Assignment:
Would you please set down the lines of the data from the one containing "38: (750, 289, 18.71)" to the final line, exactly and only those?

(Stored items)
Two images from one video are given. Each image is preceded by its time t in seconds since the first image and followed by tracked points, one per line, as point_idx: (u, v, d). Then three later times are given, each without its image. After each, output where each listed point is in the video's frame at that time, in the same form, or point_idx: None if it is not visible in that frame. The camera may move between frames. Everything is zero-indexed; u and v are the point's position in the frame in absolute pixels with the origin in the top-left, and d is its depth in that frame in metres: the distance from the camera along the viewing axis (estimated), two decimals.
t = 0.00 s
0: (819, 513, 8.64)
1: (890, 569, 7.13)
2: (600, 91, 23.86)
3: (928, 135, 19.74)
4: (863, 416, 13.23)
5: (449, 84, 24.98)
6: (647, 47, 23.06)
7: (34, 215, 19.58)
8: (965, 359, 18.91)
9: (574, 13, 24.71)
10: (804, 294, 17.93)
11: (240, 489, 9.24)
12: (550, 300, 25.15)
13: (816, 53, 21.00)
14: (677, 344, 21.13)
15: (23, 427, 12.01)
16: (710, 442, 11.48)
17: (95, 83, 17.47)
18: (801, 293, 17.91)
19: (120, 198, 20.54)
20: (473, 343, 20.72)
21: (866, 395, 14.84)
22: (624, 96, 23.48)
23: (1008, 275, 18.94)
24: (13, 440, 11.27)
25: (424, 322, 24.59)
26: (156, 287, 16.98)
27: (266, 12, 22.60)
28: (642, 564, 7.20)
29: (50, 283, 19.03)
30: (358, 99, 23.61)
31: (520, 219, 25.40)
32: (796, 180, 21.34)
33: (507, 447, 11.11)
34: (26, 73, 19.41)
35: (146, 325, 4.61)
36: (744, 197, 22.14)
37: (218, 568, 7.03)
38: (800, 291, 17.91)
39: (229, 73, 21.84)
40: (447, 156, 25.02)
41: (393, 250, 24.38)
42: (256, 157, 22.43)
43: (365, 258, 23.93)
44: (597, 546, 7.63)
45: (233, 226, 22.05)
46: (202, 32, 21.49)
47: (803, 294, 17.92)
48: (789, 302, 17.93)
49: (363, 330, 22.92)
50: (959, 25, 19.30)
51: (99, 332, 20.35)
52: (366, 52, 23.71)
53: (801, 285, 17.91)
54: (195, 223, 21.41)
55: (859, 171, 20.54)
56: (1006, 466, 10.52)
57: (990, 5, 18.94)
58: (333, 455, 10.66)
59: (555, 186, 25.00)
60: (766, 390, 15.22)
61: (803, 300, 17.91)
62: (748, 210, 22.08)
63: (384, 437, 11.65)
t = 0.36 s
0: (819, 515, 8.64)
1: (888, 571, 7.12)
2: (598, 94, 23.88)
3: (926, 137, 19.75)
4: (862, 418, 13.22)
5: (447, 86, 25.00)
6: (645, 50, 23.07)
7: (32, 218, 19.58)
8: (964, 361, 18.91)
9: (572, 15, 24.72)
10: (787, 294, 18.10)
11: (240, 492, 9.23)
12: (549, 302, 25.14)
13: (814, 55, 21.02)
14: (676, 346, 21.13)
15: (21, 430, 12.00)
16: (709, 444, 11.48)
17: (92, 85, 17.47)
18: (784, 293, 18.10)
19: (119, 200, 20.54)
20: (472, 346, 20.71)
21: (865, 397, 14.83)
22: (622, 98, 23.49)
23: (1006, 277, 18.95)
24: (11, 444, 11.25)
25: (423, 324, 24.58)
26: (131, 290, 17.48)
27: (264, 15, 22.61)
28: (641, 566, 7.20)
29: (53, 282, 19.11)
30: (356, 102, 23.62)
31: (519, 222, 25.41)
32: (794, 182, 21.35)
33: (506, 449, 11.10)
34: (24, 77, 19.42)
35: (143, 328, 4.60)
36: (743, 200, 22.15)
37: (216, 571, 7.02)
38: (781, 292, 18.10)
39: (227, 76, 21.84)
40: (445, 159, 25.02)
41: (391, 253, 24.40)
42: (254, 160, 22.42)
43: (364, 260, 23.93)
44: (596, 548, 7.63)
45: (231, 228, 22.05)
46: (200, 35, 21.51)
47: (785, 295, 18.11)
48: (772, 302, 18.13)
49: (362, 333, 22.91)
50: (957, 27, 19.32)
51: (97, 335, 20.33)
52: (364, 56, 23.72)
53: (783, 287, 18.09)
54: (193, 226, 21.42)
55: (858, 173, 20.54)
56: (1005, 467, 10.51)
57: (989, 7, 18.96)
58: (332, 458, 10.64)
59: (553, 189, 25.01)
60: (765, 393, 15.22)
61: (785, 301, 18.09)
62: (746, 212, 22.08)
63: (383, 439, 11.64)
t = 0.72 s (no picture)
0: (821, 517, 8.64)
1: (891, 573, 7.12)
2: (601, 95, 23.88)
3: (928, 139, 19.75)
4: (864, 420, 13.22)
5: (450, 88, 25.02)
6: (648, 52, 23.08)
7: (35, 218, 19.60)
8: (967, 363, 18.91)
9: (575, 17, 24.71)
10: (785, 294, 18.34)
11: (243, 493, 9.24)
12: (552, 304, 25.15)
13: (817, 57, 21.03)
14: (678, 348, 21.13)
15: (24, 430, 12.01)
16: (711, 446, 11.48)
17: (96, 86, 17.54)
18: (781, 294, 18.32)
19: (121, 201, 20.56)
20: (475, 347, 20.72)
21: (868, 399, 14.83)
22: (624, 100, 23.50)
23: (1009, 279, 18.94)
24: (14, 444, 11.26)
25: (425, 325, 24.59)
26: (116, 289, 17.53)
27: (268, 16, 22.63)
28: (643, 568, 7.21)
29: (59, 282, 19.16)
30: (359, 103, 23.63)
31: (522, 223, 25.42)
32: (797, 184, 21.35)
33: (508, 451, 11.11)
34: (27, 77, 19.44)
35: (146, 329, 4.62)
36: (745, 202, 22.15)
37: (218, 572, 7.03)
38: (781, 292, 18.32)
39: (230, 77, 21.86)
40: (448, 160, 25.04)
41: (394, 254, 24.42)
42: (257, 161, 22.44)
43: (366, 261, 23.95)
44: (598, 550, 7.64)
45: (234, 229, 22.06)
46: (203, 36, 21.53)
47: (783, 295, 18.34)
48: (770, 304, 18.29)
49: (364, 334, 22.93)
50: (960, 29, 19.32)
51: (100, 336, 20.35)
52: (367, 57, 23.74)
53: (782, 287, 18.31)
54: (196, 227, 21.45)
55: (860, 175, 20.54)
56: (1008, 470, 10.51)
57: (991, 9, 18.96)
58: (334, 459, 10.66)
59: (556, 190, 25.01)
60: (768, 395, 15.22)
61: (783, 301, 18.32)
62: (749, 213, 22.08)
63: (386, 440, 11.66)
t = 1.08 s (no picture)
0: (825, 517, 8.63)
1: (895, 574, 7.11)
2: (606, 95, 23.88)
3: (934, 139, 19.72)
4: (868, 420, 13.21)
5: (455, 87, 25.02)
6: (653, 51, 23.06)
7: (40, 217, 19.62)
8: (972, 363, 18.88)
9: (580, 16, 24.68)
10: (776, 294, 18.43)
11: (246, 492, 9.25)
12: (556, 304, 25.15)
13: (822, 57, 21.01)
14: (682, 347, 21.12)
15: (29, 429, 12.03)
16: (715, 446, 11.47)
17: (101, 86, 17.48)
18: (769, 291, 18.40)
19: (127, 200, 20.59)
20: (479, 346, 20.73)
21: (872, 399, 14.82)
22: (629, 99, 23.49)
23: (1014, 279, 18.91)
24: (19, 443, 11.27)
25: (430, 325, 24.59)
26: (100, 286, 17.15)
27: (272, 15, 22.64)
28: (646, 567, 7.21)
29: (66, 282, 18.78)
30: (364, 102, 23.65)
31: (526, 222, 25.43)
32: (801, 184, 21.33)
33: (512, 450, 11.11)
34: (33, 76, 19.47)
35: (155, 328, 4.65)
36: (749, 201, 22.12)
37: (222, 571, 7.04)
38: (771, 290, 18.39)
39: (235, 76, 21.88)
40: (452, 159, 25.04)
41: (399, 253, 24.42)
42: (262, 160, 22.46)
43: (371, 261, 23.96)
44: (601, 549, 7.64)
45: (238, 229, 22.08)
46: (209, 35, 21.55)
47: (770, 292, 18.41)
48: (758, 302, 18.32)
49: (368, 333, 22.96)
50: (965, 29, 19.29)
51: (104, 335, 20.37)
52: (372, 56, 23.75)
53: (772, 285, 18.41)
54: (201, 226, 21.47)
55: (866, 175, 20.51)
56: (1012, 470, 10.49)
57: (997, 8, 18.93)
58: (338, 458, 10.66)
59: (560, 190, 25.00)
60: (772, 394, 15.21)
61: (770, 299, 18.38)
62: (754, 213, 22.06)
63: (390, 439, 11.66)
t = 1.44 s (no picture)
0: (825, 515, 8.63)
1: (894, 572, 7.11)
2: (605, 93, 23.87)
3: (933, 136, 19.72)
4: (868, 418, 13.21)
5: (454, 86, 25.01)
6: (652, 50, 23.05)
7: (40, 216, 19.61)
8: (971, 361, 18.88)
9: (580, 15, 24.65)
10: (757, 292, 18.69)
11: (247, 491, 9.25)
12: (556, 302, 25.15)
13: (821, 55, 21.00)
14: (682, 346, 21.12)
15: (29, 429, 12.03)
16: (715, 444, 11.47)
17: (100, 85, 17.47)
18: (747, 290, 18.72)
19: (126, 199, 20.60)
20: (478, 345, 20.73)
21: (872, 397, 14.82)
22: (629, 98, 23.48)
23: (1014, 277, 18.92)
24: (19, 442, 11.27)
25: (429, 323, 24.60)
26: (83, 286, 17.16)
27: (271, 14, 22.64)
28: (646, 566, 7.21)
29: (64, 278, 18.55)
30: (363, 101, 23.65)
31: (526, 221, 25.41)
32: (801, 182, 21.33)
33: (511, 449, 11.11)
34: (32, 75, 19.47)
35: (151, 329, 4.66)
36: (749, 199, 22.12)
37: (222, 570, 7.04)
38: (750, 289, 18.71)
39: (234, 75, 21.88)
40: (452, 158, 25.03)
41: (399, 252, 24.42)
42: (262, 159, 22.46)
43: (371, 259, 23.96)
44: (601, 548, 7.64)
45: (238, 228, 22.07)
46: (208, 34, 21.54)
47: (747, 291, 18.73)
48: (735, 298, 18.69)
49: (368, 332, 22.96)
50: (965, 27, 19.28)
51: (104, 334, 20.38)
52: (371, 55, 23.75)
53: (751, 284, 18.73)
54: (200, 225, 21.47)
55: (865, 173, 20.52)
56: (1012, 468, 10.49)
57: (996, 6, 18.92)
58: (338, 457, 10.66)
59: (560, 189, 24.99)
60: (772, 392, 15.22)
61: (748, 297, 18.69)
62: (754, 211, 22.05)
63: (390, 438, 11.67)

Exercise result:
38: (750, 289, 18.71)
39: (234, 75, 21.88)
40: (452, 158, 25.03)
41: (399, 252, 24.42)
42: (262, 159, 22.46)
43: (371, 259, 23.96)
44: (601, 548, 7.64)
45: (238, 228, 22.07)
46: (208, 34, 21.54)
47: (747, 291, 18.73)
48: (735, 298, 18.69)
49: (368, 332, 22.96)
50: (965, 27, 19.28)
51: (104, 334, 20.38)
52: (371, 55, 23.75)
53: (751, 284, 18.73)
54: (200, 225, 21.47)
55: (865, 173, 20.52)
56: (1012, 468, 10.49)
57: (996, 6, 18.92)
58: (338, 457, 10.66)
59: (560, 189, 24.99)
60: (772, 392, 15.22)
61: (748, 297, 18.69)
62: (754, 211, 22.05)
63: (390, 438, 11.67)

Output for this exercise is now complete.